→ **Yapılacak iş**: Alıntının "Nobelli proje suçlanıyor" sözleriyle başlayıp "emmek’ ile suçluyormuş." sözleriyle biten kısmını "mikrokredi" yerine "küçük kredi" koyarak yeniden yaz.

---------- Alıntı

Nobelli proje suçlanıyor
Zaman zaman “Amerika mektubu” başlığı altındaki yazılarını okuduğumuz Said Çakır, “Uzaklarda bulunan, fakat sizleri yakından takip eden okuyucunuz ve kardeşiniz” diye imzaladığı mesajında şöyle diyor:
“Zamanını hatırlayamadığım bir yazınızda, Nobel ödülü verilen Bangladeşli Prof. Dr. Muhammed Yunus’un mikrokredi projesi üzerine bir tahlil yapmıştınız. El Cezire’nin bildirdiğine göre, Bangladeş Devlet Başkanı Hasina Wajid de bu projeyi ‘yüksek faizle kazanç sağlamak’ ve ‘fakirlerin kanını emmek’ ile suçluyormuş.
“Haberi görünce aklıma sizin yazınız geldi. Paylaşmak istedim. Ilgili haberin adresi şöyle:
“http://english.aljazeera.net/indepth/opinion/2011/03/20113911535158522.html”
Said Çakır’ın bahsettiği yazı “Nobel ve Müslümanlar” başlığıyla 4.11.2006 günü yayınlanmıştı. Yazının Yunus’la ilgili kısmı ise şöyleydi:
“Ödülün ona verilmesinin sebebi, ‘fakirliği önleme’ amaçlı mikrokredi projesinin mimarı olması. AKP’li Aziz Akgül’ün kurduğu İsrafı Önleme Vakfı kanalıyla ve hükümet desteğiyle bazı Güneydoğu illerinde de uygulamaya konulan bu projeye Soros da destek veriyor.

--------------------
---------- Verilen kayıtlar

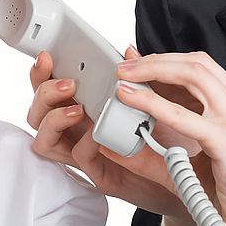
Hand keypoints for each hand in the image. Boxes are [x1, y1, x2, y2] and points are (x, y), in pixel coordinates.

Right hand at [26, 48, 212, 217]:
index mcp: (84, 109)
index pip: (49, 91)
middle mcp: (78, 132)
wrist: (187, 176)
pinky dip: (86, 142)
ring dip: (56, 119)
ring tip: (78, 108)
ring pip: (45, 140)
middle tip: (68, 82)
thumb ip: (134, 77)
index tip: (48, 56)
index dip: (41, 74)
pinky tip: (99, 132)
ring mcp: (85, 154)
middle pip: (37, 114)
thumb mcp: (150, 100)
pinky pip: (79, 157)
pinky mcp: (100, 174)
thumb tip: (128, 49)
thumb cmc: (165, 139)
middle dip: (44, 93)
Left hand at [115, 52, 225, 225]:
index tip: (138, 64)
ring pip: (194, 76)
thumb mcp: (205, 155)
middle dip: (156, 59)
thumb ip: (179, 135)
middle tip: (125, 66)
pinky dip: (154, 104)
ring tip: (125, 77)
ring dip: (154, 71)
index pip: (203, 69)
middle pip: (198, 63)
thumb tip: (138, 121)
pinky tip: (133, 101)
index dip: (168, 61)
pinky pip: (186, 116)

--------------------

→ **Görev sonucu**:
Nobelli proje suçlanıyor
Zaman zaman “Amerika mektubu” başlığı altındaki yazılarını okuduğumuz Said Çakır, “Uzaklarda bulunan, fakat sizleri yakından takip eden okuyucunuz ve kardeşiniz” diye imzaladığı mesajında şöyle diyor:
“Zamanını hatırlayamadığım bir yazınızda, Nobel ödülü verilen Bangladeşli Prof. Dr. Muhammed Yunus’un küçük kredi projesi üzerine bir tahlil yapmıştınız. El Cezire’nin bildirdiğine göre, Bangladeş Devlet Başkanı Hasina Wajid de bu projeyi ‘yüksek faizle kazanç sağlamak’ ve ‘fakirlerin kanını emmek’ ile suçluyormuş.